#### Requirement:
When you return the lines below, go from the first through the line with "Serit et al", keep them exact, and leave out every picture.

━━━━━━━━━━━━━━━━━━━━━━━━━━━━━━

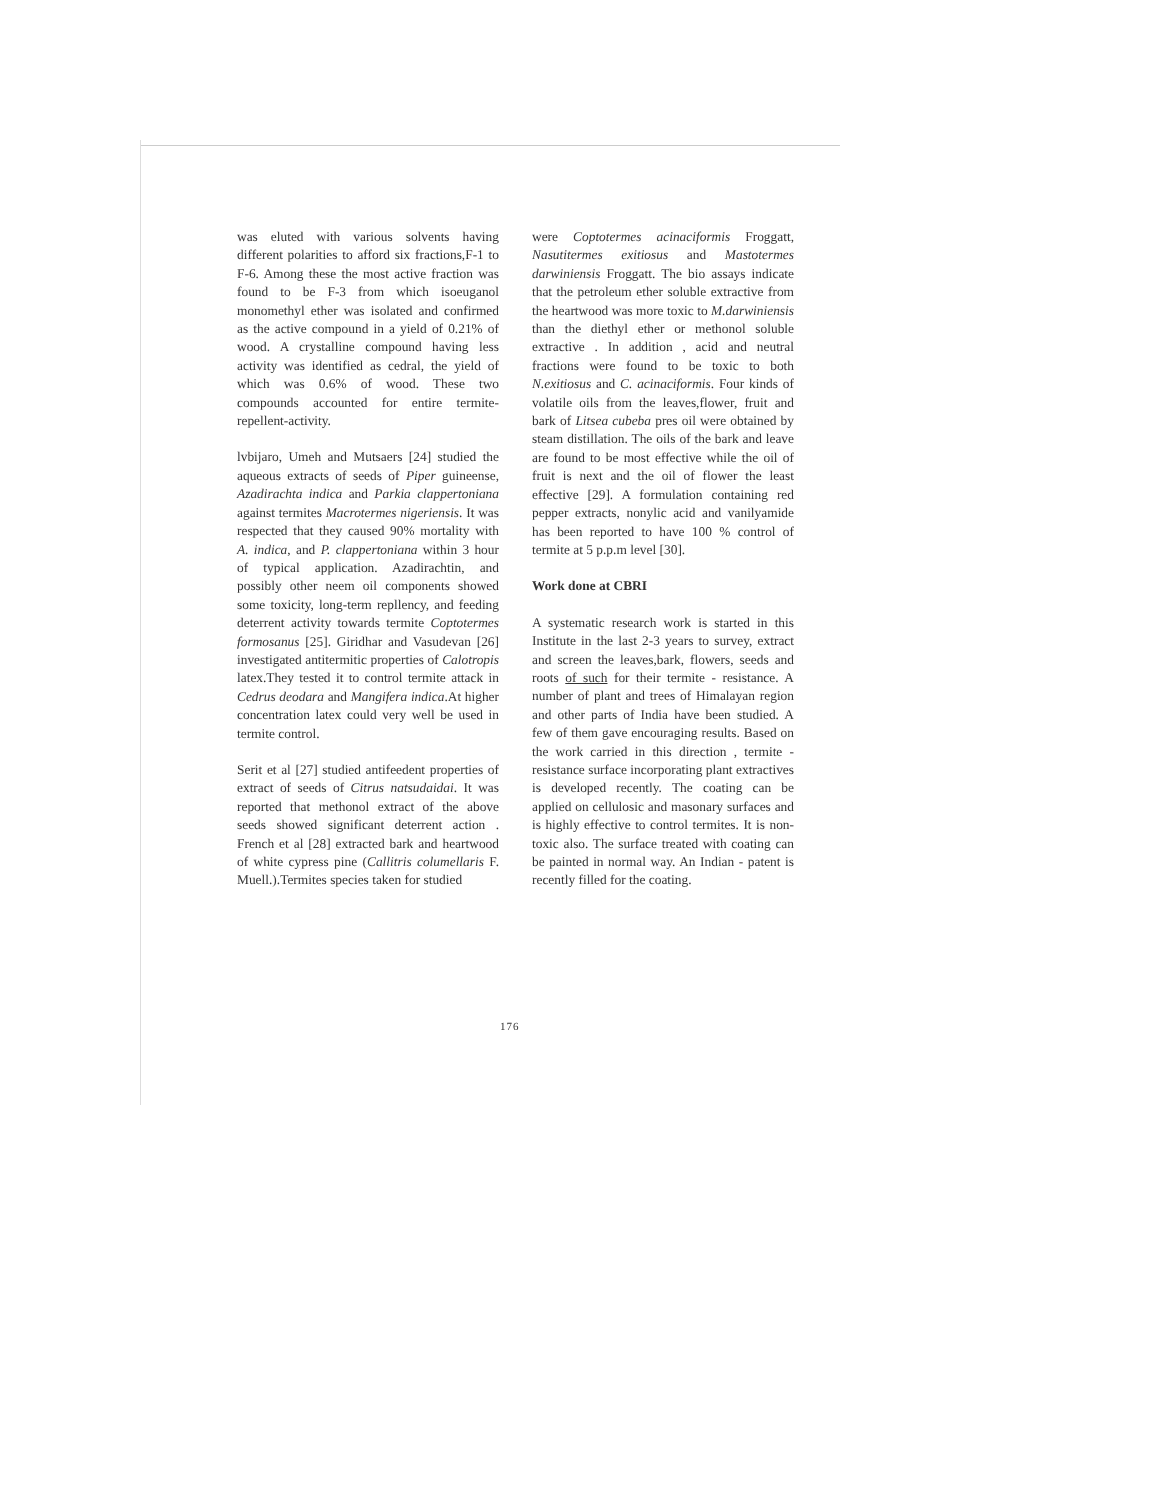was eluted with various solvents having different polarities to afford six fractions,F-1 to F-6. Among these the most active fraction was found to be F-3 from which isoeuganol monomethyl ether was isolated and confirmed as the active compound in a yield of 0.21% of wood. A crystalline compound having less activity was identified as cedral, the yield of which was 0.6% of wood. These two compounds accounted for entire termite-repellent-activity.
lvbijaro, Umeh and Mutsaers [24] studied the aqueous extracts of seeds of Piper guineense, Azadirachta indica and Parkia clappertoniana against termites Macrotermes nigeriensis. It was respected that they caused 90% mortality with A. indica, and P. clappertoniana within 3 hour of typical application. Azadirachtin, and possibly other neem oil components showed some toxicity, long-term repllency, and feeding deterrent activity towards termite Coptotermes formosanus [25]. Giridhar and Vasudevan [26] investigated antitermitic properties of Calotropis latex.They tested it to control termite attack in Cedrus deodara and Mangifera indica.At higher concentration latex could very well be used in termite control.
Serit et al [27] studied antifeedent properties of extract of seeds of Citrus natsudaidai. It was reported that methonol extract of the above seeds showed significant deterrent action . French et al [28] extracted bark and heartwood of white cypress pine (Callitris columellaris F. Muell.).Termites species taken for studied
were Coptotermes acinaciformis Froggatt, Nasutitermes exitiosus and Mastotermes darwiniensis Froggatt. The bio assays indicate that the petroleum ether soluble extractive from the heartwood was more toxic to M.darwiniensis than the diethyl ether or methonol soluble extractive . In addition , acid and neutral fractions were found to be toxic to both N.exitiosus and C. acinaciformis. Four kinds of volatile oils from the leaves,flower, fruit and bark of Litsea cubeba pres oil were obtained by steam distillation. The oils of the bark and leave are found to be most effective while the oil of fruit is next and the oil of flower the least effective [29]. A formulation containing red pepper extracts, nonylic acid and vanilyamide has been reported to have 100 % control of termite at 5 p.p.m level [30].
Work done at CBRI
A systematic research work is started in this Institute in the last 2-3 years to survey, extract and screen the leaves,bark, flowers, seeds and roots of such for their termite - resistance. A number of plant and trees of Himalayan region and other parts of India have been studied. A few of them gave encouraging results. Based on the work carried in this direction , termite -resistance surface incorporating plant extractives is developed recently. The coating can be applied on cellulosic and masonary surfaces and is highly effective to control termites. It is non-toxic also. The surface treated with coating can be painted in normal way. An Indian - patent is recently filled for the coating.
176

━━━━━━━━━━━━━━━━━━━━━━━━━━━━━━

#### Response:
was eluted with various solvents having different polarities to afford six fractions,F-1 to F-6. Among these the most active fraction was found to be F-3 from which isoeuganol monomethyl ether was isolated and confirmed as the active compound in a yield of 0.21% of wood. A crystalline compound having less activity was identified as cedral, the yield of which was 0.6% of wood. These two compounds accounted for entire termite-repellent-activity.
lvbijaro, Umeh and Mutsaers [24] studied the aqueous extracts of seeds of Piper guineense, Azadirachta indica and Parkia clappertoniana against termites Macrotermes nigeriensis. It was respected that they caused 90% mortality with A. indica, and P. clappertoniana within 3 hour of typical application. Azadirachtin, and possibly other neem oil components showed some toxicity, long-term repllency, and feeding deterrent activity towards termite Coptotermes formosanus [25]. Giridhar and Vasudevan [26] investigated antitermitic properties of Calotropis latex.They tested it to control termite attack in Cedrus deodara and Mangifera indica.At higher concentration latex could very well be used in termite control.
Serit et al [27] studied antifeedent properties of extract of seeds of Citrus natsudaidai. It was reported that methonol extract of the above seeds showed significant deterrent action . French et al [28] extracted bark and heartwood of white cypress pine (Callitris columellaris F. Muell.).Termites species taken for studied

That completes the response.